PROKAL.co, Jakarta— Satu konten berisi disinformasi, fitnah, dan kebencian (DFK) dapat melahirkan sejuta kebencian, bahkan mengoyak kepercayaan dan persaudaraan dalam masyarakat. Hal ini diungkapkan oleh Tenaga Ahli Utama Kantor Komunikasi Kepresidenan (Presidential Communication Office/PCO), Hariqo Wibawa Satria, menyusul maraknya konten DFK yang tersebar luas di media sosial.
Hariqo mencontohkan bagaimana rekayasa konten yang menggunakan teknologi kecerdasan buatan (AI), seperti video deepfake, bisa dengan cepat memicu kekisruhan publik. Salah satu contoh yang baru-baru ini mencuat adalah video palsu yang seolah-olah memperlihatkan Menteri Keuangan Sri Mulyani mengatakan "guru adalah beban negara." Video serupa juga sempat menggambarkan Presiden Prabowo Subianto menawarkan bantuan langsung tunai secara tidak resmi, yang ternyata juga hasil manipulasi digital.

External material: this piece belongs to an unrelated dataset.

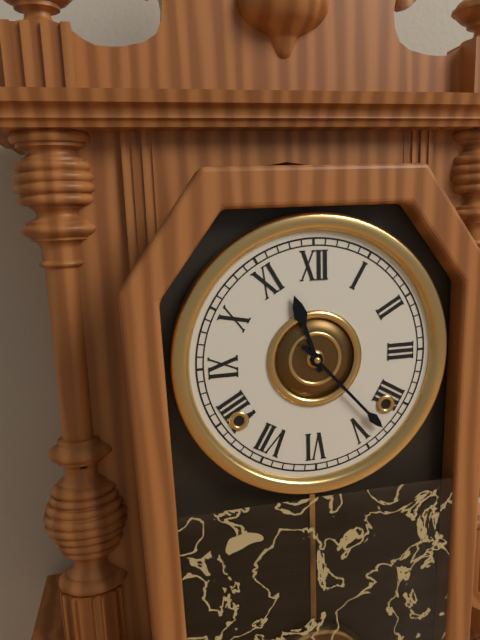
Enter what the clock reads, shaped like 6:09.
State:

"Satu ulasan negatif berbasis fitnah terhadap sebuah rumah makan bisa membuat ribuan orang batal datang. Begitu juga satu video DFK terhadap tokoh agama atau pemimpin dapat menimbulkan jutaan kebencian. Satu peluru hanya membunuh satu orang. Tapi satu disinformasi bisa membunuh kepercayaan, merusak persaudaraan, bahkan masa depan bangsa,” ujar Hariqo.
Hariqo merujuk Laporan Risiko Global 2025 dari World Economic Forum (WEF), yang menempatkan misinformasi dan disinformasi sebagai ancaman global nomor empat saat ini, dan diprediksi menjadi nomor satu pada tahun 2027. Laporan tersebut melibatkan lebih dari 900 pakar lintas sektor dari seluruh dunia, mulai dari akademisi, pelaku bisnis, pemerintah, hingga masyarakat sipil.
Menurutnya, ancaman DFK bukan sekadar teori. Ia menunjukkan dampak nyata dari penyebaran hoaks terhadap kehidupan masyarakat. Salah satu contohnya adalah angka kematian akibat COVID-19 di Amerika Serikat, yang menurut analisis Kaiser Family Foundation (2022), bisa berkurang hingga 234.000 jiwa jika semua orang dewasa divaksin. Namun, disinformasi vaksin yang tersebar luas berkontribusi pada tingginya angka penolakan vaksin, dan pada akhirnya, banyaknya kematian yang seharusnya bisa dicegah.
Hariqo juga menyoroti peristiwa kerusuhan besar yang melanda Inggris selama hampir dua pekan pada Agustus 2024. Kerusuhan itu dipicu oleh disinformasi terkait pembunuhan tiga anak perempuan di Southport. Di Los Angeles, Amerika Serikat, pada Juni 2025, kerusuhan massal juga pecah akibat kabar palsu mengenai operasi penegakan hukum imigrasi yang dikabarkan bersifat diskriminatif.
“Ini bukan isu sepele. Sudah banyak keluarga di seluruh dunia yang menangis karena disinformasi. Yang kita butuhkan sekarang adalah literasi digital yang kuat dan kolaborasi semua pihak untuk melawannya,” tegasnya.
Hariqo mengajak masyarakat Indonesia untuk tidak mudah terpancing dan terprovokasi oleh informasi yang belum terverifikasi. Menurutnya, penting bagi masyarakat untuk mengecek sumber, memahami konteks, dan tidak langsung menyebarkan informasi, terutama yang berbau sensasional.
“Kita semua punya peran. Jangan jadi bagian dari mata rantai penyebaran kebencian. Verifikasi sebelum membagikan. Kebenaran tidak membutuhkan kecepatan, tapi ketelitian,” tutup Hariqo.
Pemerintah menegaskan komitmennya dalam memerangi DFK dengan memperkuat kerja sama antar lembaga, termasuk Kementerian Komunikasi dan Informatika, aparat penegak hukum, serta platform digital untuk mempercepat penanganan konten berbahaya di dunia maya.